I have just passed my sixty-first birthday. It seems like almost yesterday I was going to love-in’s in Golden Gate Park and partying with surfer girls and high school mates in Santa Cruz, California. Whenever we chat on Facebook, my friends from the James Lick High School (San Jose, CA) class of 1970 reminisce about old times and share photos of our grandchildren. Although we are in good health, some of our comments remind me of the bantering among the characters of the recent film, “Last Vegas!” We are forever young, yet “aging children,” as Joni Mitchell laments. On occasion, I describe myself as being in midlife, as many baby boomers do, but that’s provided I make it to 120 years! I am young at heart; constantly opening to new ideas, but I can no longer pretend to be twenty or thirty or even forty, physically speaking. I have experienced the agony of “de-feet,” have a bit of a Buddha-belly, and take medication for hypertension. I walk four miles a day, and no longer jog for an hour at a time. I even have my own personal daily pill box!

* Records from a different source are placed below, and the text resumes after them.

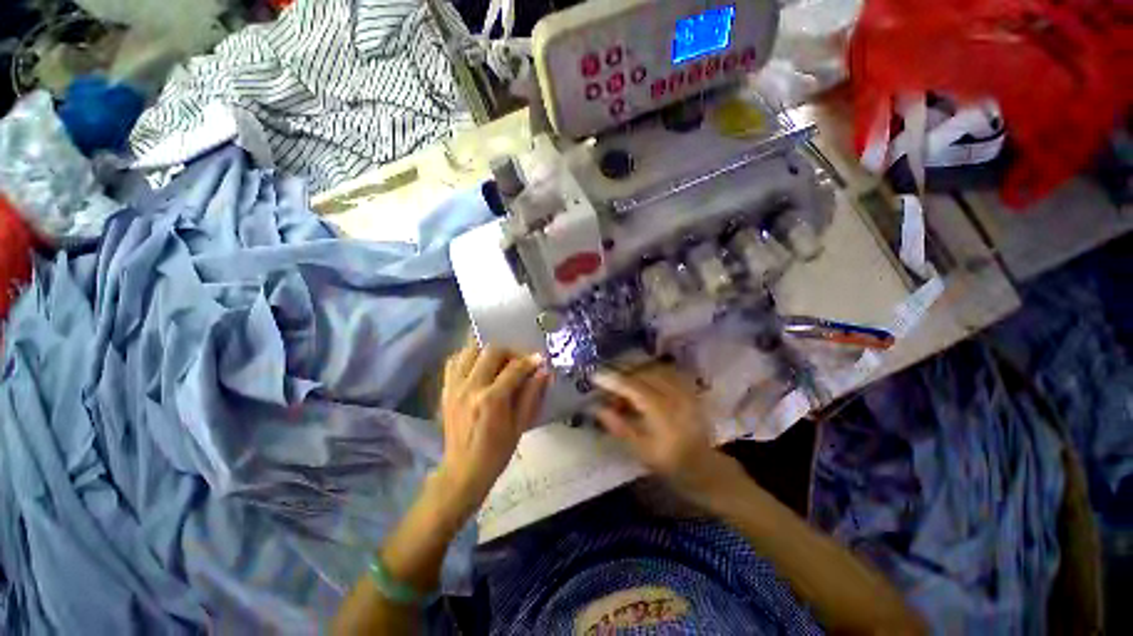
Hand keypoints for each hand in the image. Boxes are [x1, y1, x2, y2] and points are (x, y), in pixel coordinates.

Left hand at [437, 344, 549, 519]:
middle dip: (510, 352)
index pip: (514, 368)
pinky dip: (467, 357)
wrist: (463, 471)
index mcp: (492, 399)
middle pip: (491, 351)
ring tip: (498, 363)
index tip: (539, 359)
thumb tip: (544, 371)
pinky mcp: (445, 390)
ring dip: (487, 351)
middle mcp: (471, 387)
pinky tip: (478, 367)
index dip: (530, 361)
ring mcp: (454, 387)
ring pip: (470, 350)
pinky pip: (454, 361)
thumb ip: (532, 394)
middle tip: (518, 362)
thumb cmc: (497, 452)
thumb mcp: (520, 425)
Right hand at [593, 365, 727, 489]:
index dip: (612, 380)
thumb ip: (619, 426)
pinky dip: (652, 371)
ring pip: (655, 369)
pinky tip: (644, 378)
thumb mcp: (641, 450)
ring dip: (636, 371)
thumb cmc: (669, 462)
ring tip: (624, 381)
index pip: (632, 387)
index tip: (594, 376)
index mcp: (662, 412)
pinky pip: (668, 371)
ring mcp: (685, 390)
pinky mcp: (690, 390)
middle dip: (622, 374)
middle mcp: (674, 396)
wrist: (704, 467)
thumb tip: (597, 408)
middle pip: (643, 374)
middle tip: (608, 382)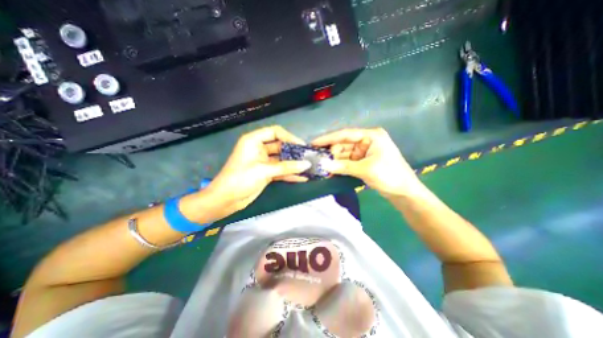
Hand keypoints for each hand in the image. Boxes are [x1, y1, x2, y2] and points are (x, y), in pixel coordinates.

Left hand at [204, 126, 312, 215]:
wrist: (226, 200)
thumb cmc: (240, 179)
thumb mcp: (263, 171)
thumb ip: (286, 167)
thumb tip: (307, 164)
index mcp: (254, 141)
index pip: (274, 132)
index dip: (289, 137)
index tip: (301, 146)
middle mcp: (259, 149)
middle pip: (280, 146)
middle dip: (294, 152)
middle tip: (308, 157)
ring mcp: (263, 162)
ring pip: (282, 159)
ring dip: (294, 164)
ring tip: (309, 167)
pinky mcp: (266, 173)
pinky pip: (281, 171)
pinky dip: (290, 174)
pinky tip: (302, 177)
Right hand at [310, 128, 422, 196]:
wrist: (404, 193)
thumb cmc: (389, 176)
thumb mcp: (365, 169)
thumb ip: (343, 166)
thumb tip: (323, 164)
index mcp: (371, 136)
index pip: (345, 134)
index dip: (328, 138)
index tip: (314, 143)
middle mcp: (366, 141)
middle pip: (343, 144)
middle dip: (331, 153)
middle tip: (318, 160)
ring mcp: (364, 152)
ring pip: (344, 154)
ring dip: (334, 161)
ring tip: (322, 167)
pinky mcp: (362, 161)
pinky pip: (347, 162)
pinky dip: (339, 166)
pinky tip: (330, 170)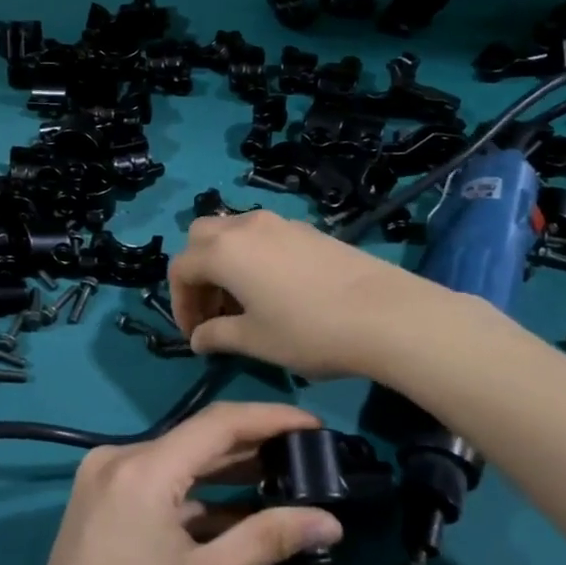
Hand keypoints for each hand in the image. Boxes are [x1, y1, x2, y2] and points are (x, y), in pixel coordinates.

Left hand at [0, 403, 343, 564]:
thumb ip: (268, 538)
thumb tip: (331, 521)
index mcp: (141, 467)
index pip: (218, 424)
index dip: (270, 419)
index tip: (315, 425)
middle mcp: (117, 458)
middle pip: (196, 440)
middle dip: (252, 447)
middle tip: (307, 457)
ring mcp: (104, 481)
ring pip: (177, 464)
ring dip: (225, 474)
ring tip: (283, 480)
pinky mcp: (100, 505)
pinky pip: (157, 487)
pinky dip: (195, 498)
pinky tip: (237, 513)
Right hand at [169, 211, 431, 379]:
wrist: (385, 314)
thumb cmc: (308, 331)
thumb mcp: (255, 341)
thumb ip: (217, 336)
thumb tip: (198, 338)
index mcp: (224, 251)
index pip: (181, 268)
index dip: (180, 303)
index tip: (195, 334)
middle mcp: (245, 227)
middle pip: (201, 237)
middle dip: (198, 272)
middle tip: (213, 310)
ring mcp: (279, 223)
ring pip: (234, 232)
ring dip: (225, 262)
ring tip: (243, 303)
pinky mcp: (307, 229)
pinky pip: (263, 236)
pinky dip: (253, 257)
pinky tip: (276, 291)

I realize that there are more years behind me than ahead. I am healthy, have never had surgery or been hospitalized, but that can’t go on forever. I live with my ninety-six year old mother-in-law, whose current condition is a constant reminder that “aging is not for sissies.” In a society that glorifies youth and hides aging and the aged, Johann Christoph Arnold’s Rich in Years: Finding Purpose in Life is countercultural in spirit. Arnold doesn’t minimize the challenges of aging, but places them in the wider context of divine providence and our faithfulness to our creator.
Like all aging boomers, I struggle with the reality of aging. I am occasionally anxious when I think of possibilities such as Alzheimer’s disease, loss of energy, stroke, heart disease, and cancer. The words of Robert Browning – “Grow old along with me! The best is yet to be” – are little solace to me when I ponder physical, emotional, and mental diminishment. As a pastor, I regularly see once vital and energetic people – influential in education, theology, business, and community leadership – who now struggle to remember what day it is. Such encounters are sobering. I am on holy ground as their pastor or former colleague, but wonder if they are able find holiness in their current mind-body-spirit condition. I wonder if I would experience the sacred in their condition.
The Psalmist counsels us to “count our days that we may gain a wise heart.” (Psalm 90:12) There is, as Ecclesiastes recognizes, a season for everything and that includes aging. Episcopalian priest Alan Jones once said that spirituality deals with the unfixable aspects of life, and there is no way we can “fix” aging. With Johann Christoph Arnold, we need to find purpose in aging and the purpose of aging is to be discovered in living fully one day at a time. In living with the unfixable realities of life, and committing the unfixable realities to God, we discover that “growing old is an adventure. It’s something you’ve got to do with daring. You lose one thing after another and become more dependent and more stupid and all kinds of things, but still it should be an adventure.” (9) You can be “rich in years” despite the realities of physical and relational diminishment.
Spiritually speaking, I am trying to respond to the eventualities of aging by living fully right now. An early Christian spiritual leader said that the “glory of God is a person fully alive.” I am working these days at being “fully alive.” I don’t have one vision of full aliveness: as matter of fact being fully alive is personal and differs one person to the other. A friend of mine, living with incurable cancer, is fully alive by living simply each day. Her bucket list includes spending time with her family, reading a good book, and enjoying water colors. For others, this might mean going to a monastery or making a parachute jump. For me, it means living right now – thinking big, living big, loving big, expecting great things of myself and great things of God. It means growing in spirit and soul. It means opening my heart to others and expanding my sense of self to embrace as much of reality as possible.
I seek to open to the universe, and to God, through prayer and meditation. Living daily, opening to God enables us to be “quotidian mystics,” finding divinity in this present moment. Robert Jay Lifton spoke of five images of immortality: biological (living on in children), creative (making a difference in the present and future), natural (wonder at the immensity and grandeur of nature), theological (belief in the afterlife), and experiential transcendence (a sense of the mystic, a unity with all creation).
Arnold and I would expand theological immortality to involve relationship with God. In this area, Paul’s Letter to the Romans (chapter eight) presents a life-changing vision of immortality: the cries of creation and our cries are one in spirit; God is constantly speaking in our lives; and God is ever-present, affirming that “nothing in all creation can separate us from the love of God.”
Aging is no cake walk! And I still feel fear and trembling at times when I ponder my own diminishment. Still, remembering that I can live fully at every stage of life and that I can dedicate my life to experiencing “God in all things and all things in God” gives me hope that I can age with acceptance and grace regardless of my life condition.